You think of Appalachia before World war two (and afterwards too maybe) and making money on a loom is part of the folklore of this civilisation lost in the woods.

The history of the Blue Ridge Parkway which was officially completed only in 1987 was shown for all to see. It came home to me that the huge financial impact of this Works Progress Administration project started by the Government which hired contractors to build the roadway to plans specified by Government surveyors and architects would never happen today. They claim 16 million visitors a year come to this place, worth billions to the local economy.

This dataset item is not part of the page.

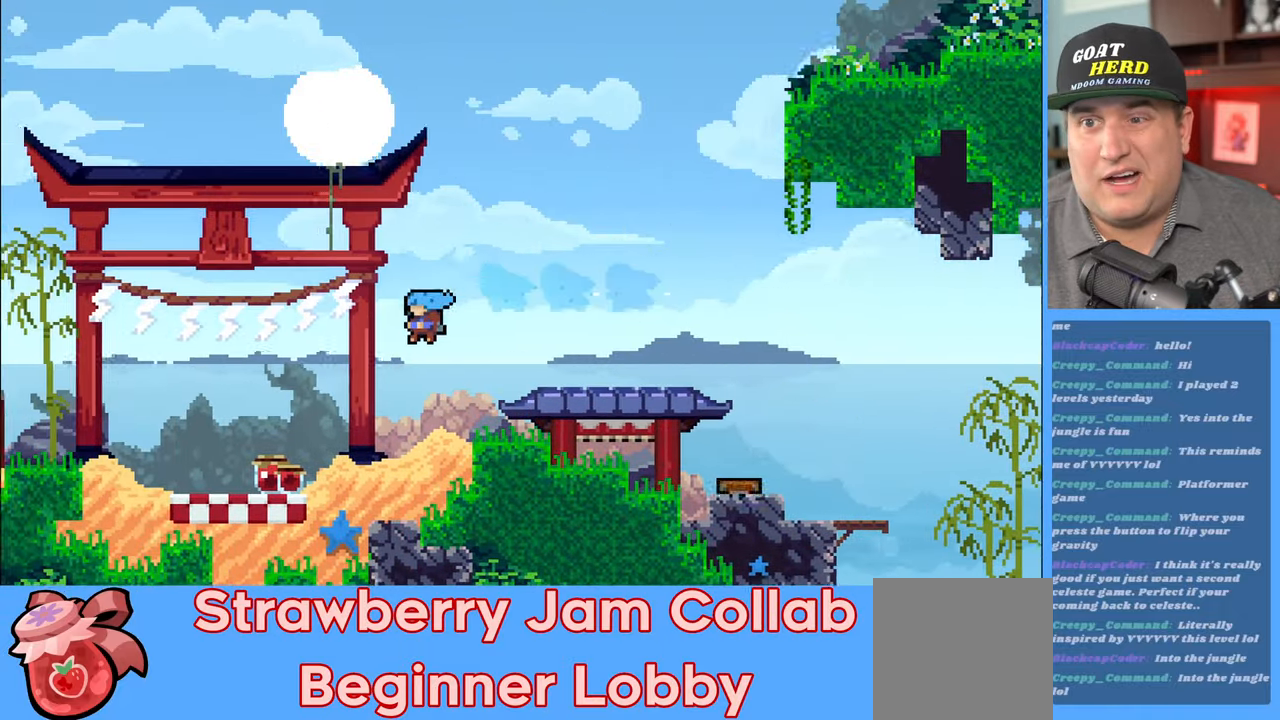
{"buttons": ["X", "R2"], "left_stick": "left", "right_stick": "center", "events": [[467, "X", "down"]]}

Our leaders today could never bring themselves to undertake such public works to benefit the people of these United States. Furthermore these same people would arise in revulsion if such a public good were suggested by the leader of the Free World.

And notice the segregation of the facilities in these plans drawn up in the 1930s- and notice how separate and unequal is clearly drawn into the facilities for white people versus the toilets of Negroes.

Numbers three and four are for whites, while smaller five and six are for blacks. And it seems race still matters in the land of the free where "all men are created equal." I have come to understand over the years that one major stumbling block to health care reform is the fear that "those people" will benefit, where "those" people are which ever group is the despised race, sect, or minority of the day. Fate spared me from growing up in a culture where government segregated the races so I tend to be slow when it comes to recognizing those unstated cultural indicators. I see "whites only" signs in museums and they appear to me as alien as "No Jews" signs in photos from the Holocaust.

Happily the architecture of the Parkway is less toxic and is actually fascinating to see how beauty was combined with longevity. I am struck by how public works from a hundred years ago looked good, and worked well.
Further down the page I have a picture of these arches that are as functional and apparently strong today as they were when built.
On the Art front I approached this apple from the other side and was enchanted when I saw the slice cut and the seeds in the middle looked like cherries. How does an artist imagine such a thing?
The art is for sale but three grand? They need some one percenters to come through here.
Great stuff but a three foot tall pear half covered in flowers needs a space larger than than my 750 square foot home to accommodate it. If the pear comes the Labrador goes; ie: no contest!
Quilting is a great Appalachian tradition Quilting The Appalachian Way, Article - BellaOnline Forums and there were a few examples on view.
Let's face it, you're on the Blue Ridge Parkway enjoying the road, even if you are stuck in a cage, and you don't want to stop for anything so you slide past the folk thing hoping your spouse doesn't notice. That would be a mistake.
They have tons of shady parking to keep your Cheyenne happy and if you are riding none of your hard core, bad ass biking buddies need know you had a good time looking at pansy folk arts. this is the America you need to think about when politics and day time TV are driving you crazy.
This wouldn't be my blog if Cheyenne didn't have a corner of the page. This blog is about life in the Keys but failing that my fall back position is a reminder that dogs like life as much as we do and travel broadens a labrador's mind. Sixty degrees in July! Cheyenne's heaven!
Rhododendrons come for the mountains in Northern India where temperatures are not at all tropical so you know a furry fat Labrador is happy here. Wandering on the ridge of the Blue Ridge was her reward for being as patient as ever at the Folk Art place.
I could not fail to show at least one panoramic view of this gorgeous place. My great disappointment of 2013 is no plans for a motorcycle ride in the mountains this summer.
And here is a picture I shot on the fly of that archway architecture dreamed up in the 1930s.

How cool is this tunnel stuff in this jungly place?

And some lucky bastard was cruising the Parkway on two wheels....

...mind you this has been the wettest summer ever in the mountains so perhaps a Ford Fusion was exactly the right vehicle to visit the mountains this year! We had fun in any event and that's all that matters.